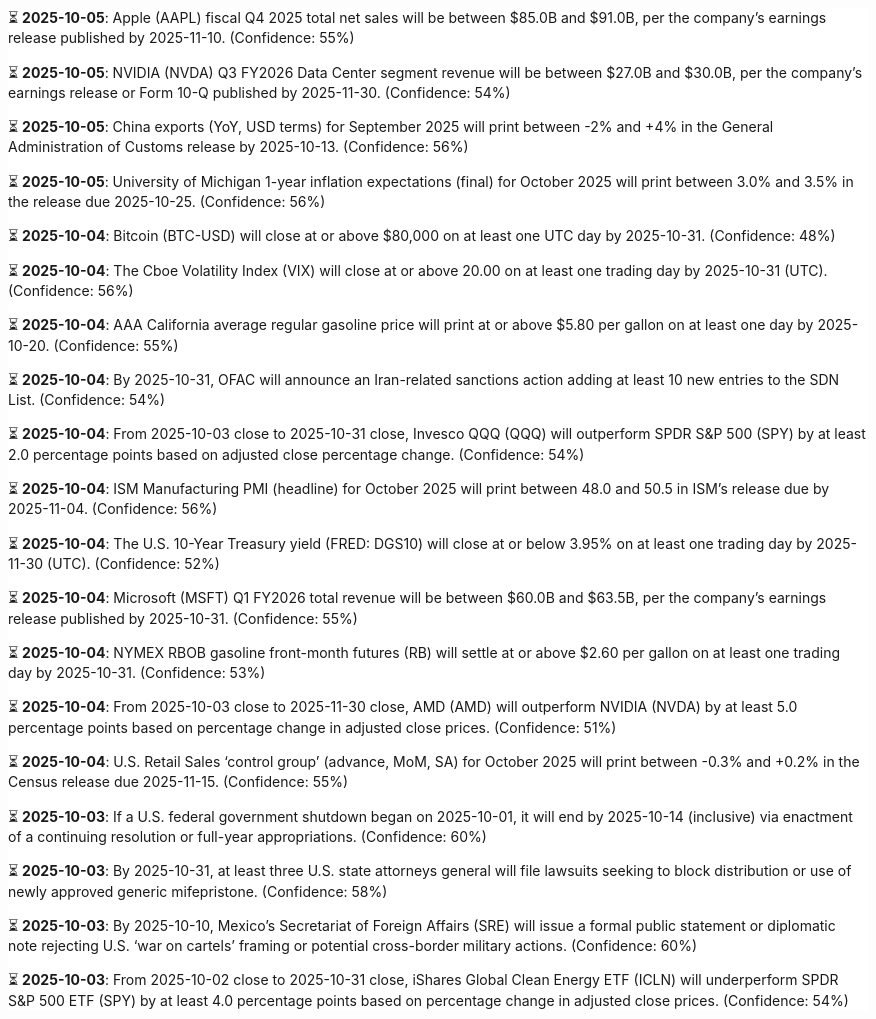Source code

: ⏳ **2025-10-05**: Apple (AAPL) fiscal Q4 2025 total net sales will be between $85.0B and $91.0B, per the company’s earnings release published by 2025-11-10. (Confidence: 55%)

⏳ **2025-10-05**: NVIDIA (NVDA) Q3 FY2026 Data Center segment revenue will be between $27.0B and $30.0B, per the company’s earnings release or Form 10-Q published by 2025-11-30. (Confidence: 54%)

⏳ **2025-10-05**: China exports (YoY, USD terms) for September 2025 will print between -2% and +4% in the General Administration of Customs release by 2025-10-13. (Confidence: 56%)

⏳ **2025-10-05**: University of Michigan 1-year inflation expectations (final) for October 2025 will print between 3.0% and 3.5% in the release due 2025-10-25. (Confidence: 56%)

⏳ **2025-10-04**: Bitcoin (BTC-USD) will close at or above $80,000 on at least one UTC day by 2025-10-31. (Confidence: 48%)

⏳ **2025-10-04**: The Cboe Volatility Index (VIX) will close at or above 20.00 on at least one trading day by 2025-10-31 (UTC). (Confidence: 56%)

⏳ **2025-10-04**: AAA California average regular gasoline price will print at or above $5.80 per gallon on at least one day by 2025-10-20. (Confidence: 55%)

⏳ **2025-10-04**: By 2025-10-31, OFAC will announce an Iran-related sanctions action adding at least 10 new entries to the SDN List. (Confidence: 54%)

⏳ **2025-10-04**: From 2025-10-03 close to 2025-10-31 close, Invesco QQQ (QQQ) will outperform SPDR S&P 500 (SPY) by at least 2.0 percentage points based on adjusted close percentage change. (Confidence: 54%)

⏳ **2025-10-04**: ISM Manufacturing PMI (headline) for October 2025 will print between 48.0 and 50.5 in ISM’s release due by 2025-11-04. (Confidence: 56%)

⏳ **2025-10-04**: The U.S. 10-Year Treasury yield (FRED: DGS10) will close at or below 3.95% on at least one trading day by 2025-11-30 (UTC). (Confidence: 52%)

⏳ **2025-10-04**: Microsoft (MSFT) Q1 FY2026 total revenue will be between $60.0B and $63.5B, per the company’s earnings release published by 2025-10-31. (Confidence: 55%)

⏳ **2025-10-04**: NYMEX RBOB gasoline front-month futures (RB) will settle at or above $2.60 per gallon on at least one trading day by 2025-10-31. (Confidence: 53%)

⏳ **2025-10-04**: From 2025-10-03 close to 2025-11-30 close, AMD (AMD) will outperform NVIDIA (NVDA) by at least 5.0 percentage points based on percentage change in adjusted close prices. (Confidence: 51%)

⏳ **2025-10-04**: U.S. Retail Sales ‘control group’ (advance, MoM, SA) for October 2025 will print between -0.3% and +0.2% in the Census release due 2025-11-15. (Confidence: 55%)

⏳ **2025-10-03**: If a U.S. federal government shutdown began on 2025-10-01, it will end by 2025-10-14 (inclusive) via enactment of a continuing resolution or full-year appropriations. (Confidence: 60%)

⏳ **2025-10-03**: By 2025-10-31, at least three U.S. state attorneys general will file lawsuits seeking to block distribution or use of newly approved generic mifepristone. (Confidence: 58%)

⏳ **2025-10-03**: By 2025-10-10, Mexico’s Secretariat of Foreign Affairs (SRE) will issue a formal public statement or diplomatic note rejecting U.S. ‘war on cartels’ framing or potential cross-border military actions. (Confidence: 60%)

⏳ **2025-10-03**: From 2025-10-02 close to 2025-10-31 close, iShares Global Clean Energy ETF (ICLN) will underperform SPDR S&P 500 ETF (SPY) by at least 4.0 percentage points based on percentage change in adjusted close prices. (Confidence: 54%)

==*==

What the exercise asks :: From the first line to the last, retype the material exactly and exclude the pictures.

Solved exercise ::
Source code

: ⏳ **2025-10-05**: Apple (AAPL) fiscal Q4 2025 total net sales will be between $85.0B and $91.0B, per the company’s earnings release published by 2025-11-10. (Confidence: 55%)

⏳ **2025-10-05**: NVIDIA (NVDA) Q3 FY2026 Data Center segment revenue will be between $27.0B and $30.0B, per the company’s earnings release or Form 10-Q published by 2025-11-30. (Confidence: 54%)

⏳ **2025-10-05**: China exports (YoY, USD terms) for September 2025 will print between -2% and +4% in the General Administration of Customs release by 2025-10-13. (Confidence: 56%)

⏳ **2025-10-05**: University of Michigan 1-year inflation expectations (final) for October 2025 will print between 3.0% and 3.5% in the release due 2025-10-25. (Confidence: 56%)

⏳ **2025-10-04**: Bitcoin (BTC-USD) will close at or above $80,000 on at least one UTC day by 2025-10-31. (Confidence: 48%)

⏳ **2025-10-04**: The Cboe Volatility Index (VIX) will close at or above 20.00 on at least one trading day by 2025-10-31 (UTC). (Confidence: 56%)

⏳ **2025-10-04**: AAA California average regular gasoline price will print at or above $5.80 per gallon on at least one day by 2025-10-20. (Confidence: 55%)

⏳ **2025-10-04**: By 2025-10-31, OFAC will announce an Iran-related sanctions action adding at least 10 new entries to the SDN List. (Confidence: 54%)

⏳ **2025-10-04**: From 2025-10-03 close to 2025-10-31 close, Invesco QQQ (QQQ) will outperform SPDR S&P 500 (SPY) by at least 2.0 percentage points based on adjusted close percentage change. (Confidence: 54%)

⏳ **2025-10-04**: ISM Manufacturing PMI (headline) for October 2025 will print between 48.0 and 50.5 in ISM’s release due by 2025-11-04. (Confidence: 56%)

⏳ **2025-10-04**: The U.S. 10-Year Treasury yield (FRED: DGS10) will close at or below 3.95% on at least one trading day by 2025-11-30 (UTC). (Confidence: 52%)

⏳ **2025-10-04**: Microsoft (MSFT) Q1 FY2026 total revenue will be between $60.0B and $63.5B, per the company’s earnings release published by 2025-10-31. (Confidence: 55%)

⏳ **2025-10-04**: NYMEX RBOB gasoline front-month futures (RB) will settle at or above $2.60 per gallon on at least one trading day by 2025-10-31. (Confidence: 53%)

⏳ **2025-10-04**: From 2025-10-03 close to 2025-11-30 close, AMD (AMD) will outperform NVIDIA (NVDA) by at least 5.0 percentage points based on percentage change in adjusted close prices. (Confidence: 51%)

⏳ **2025-10-04**: U.S. Retail Sales ‘control group’ (advance, MoM, SA) for October 2025 will print between -0.3% and +0.2% in the Census release due 2025-11-15. (Confidence: 55%)

⏳ **2025-10-03**: If a U.S. federal government shutdown began on 2025-10-01, it will end by 2025-10-14 (inclusive) via enactment of a continuing resolution or full-year appropriations. (Confidence: 60%)

⏳ **2025-10-03**: By 2025-10-31, at least three U.S. state attorneys general will file lawsuits seeking to block distribution or use of newly approved generic mifepristone. (Confidence: 58%)

⏳ **2025-10-03**: By 2025-10-10, Mexico’s Secretariat of Foreign Affairs (SRE) will issue a formal public statement or diplomatic note rejecting U.S. ‘war on cartels’ framing or potential cross-border military actions. (Confidence: 60%)

⏳ **2025-10-03**: From 2025-10-02 close to 2025-10-31 close, iShares Global Clean Energy ETF (ICLN) will underperform SPDR S&P 500 ETF (SPY) by at least 4.0 percentage points based on percentage change in adjusted close prices. (Confidence: 54%)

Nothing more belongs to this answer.